Records shown »

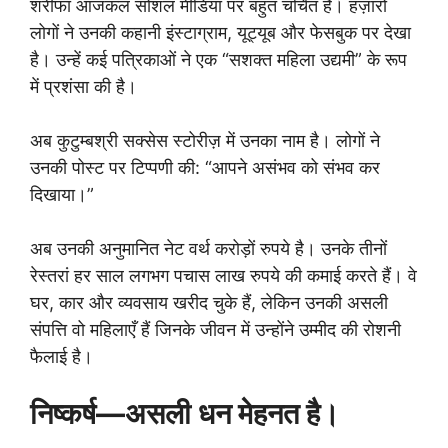
शरीफा आजकल सोशल मीडिया पर बहुत चर्चित हैं। हज़ारों
लोगों ने उनकी कहानी इंस्टाग्राम, यूट्यूब और फेसबुक पर देखा
है। उन्हें कई पत्रिकाओं ने एक “सशक्त महिला उद्यमी” के रूप
में प्रशंसा की है।
अब कुटुम्बश्री सक्सेस स्टोरीज़ में उनका नाम है। लोगों ने
उनकी पोस्ट पर टिप्पणी की: “आपने असंभव को संभव कर
दिखाया।”
अब उनकी अनुमानित नेट वर्थ करोड़ों रुपये है। उनके तीनों
रेस्तरां हर साल लगभग पचास लाख रुपये की कमाई करते हैं। वे
घर, कार और व्यवसाय खरीद चुके हैं, लेकिन उनकी असली
संपत्ति वो महिलाएँ हैं जिनके जीवन में उन्होंने उम्मीद की रोशनी
फैलाई है।
निष्कर्ष—असली धन मेहनत है।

Prompt » Word for word, return all the entries and skip their pictures.

Response to this exercise »
शरीफा आजकल सोशल मीडिया पर बहुत चर्चित हैं। हज़ारों
लोगों ने उनकी कहानी इंस्टाग्राम, यूट्यूब और फेसबुक पर देखा
है। उन्हें कई पत्रिकाओं ने एक “सशक्त महिला उद्यमी” के रूप
में प्रशंसा की है।
अब कुटुम्बश्री सक्सेस स्टोरीज़ में उनका नाम है। लोगों ने
उनकी पोस्ट पर टिप्पणी की: “आपने असंभव को संभव कर
दिखाया।”
अब उनकी अनुमानित नेट वर्थ करोड़ों रुपये है। उनके तीनों
रेस्तरां हर साल लगभग पचास लाख रुपये की कमाई करते हैं। वे
घर, कार और व्यवसाय खरीद चुके हैं, लेकिन उनकी असली
संपत्ति वो महिलाएँ हैं जिनके जीवन में उन्होंने उम्मीद की रोशनी
फैलाई है।
निष्कर्ष—असली धन मेहनत है।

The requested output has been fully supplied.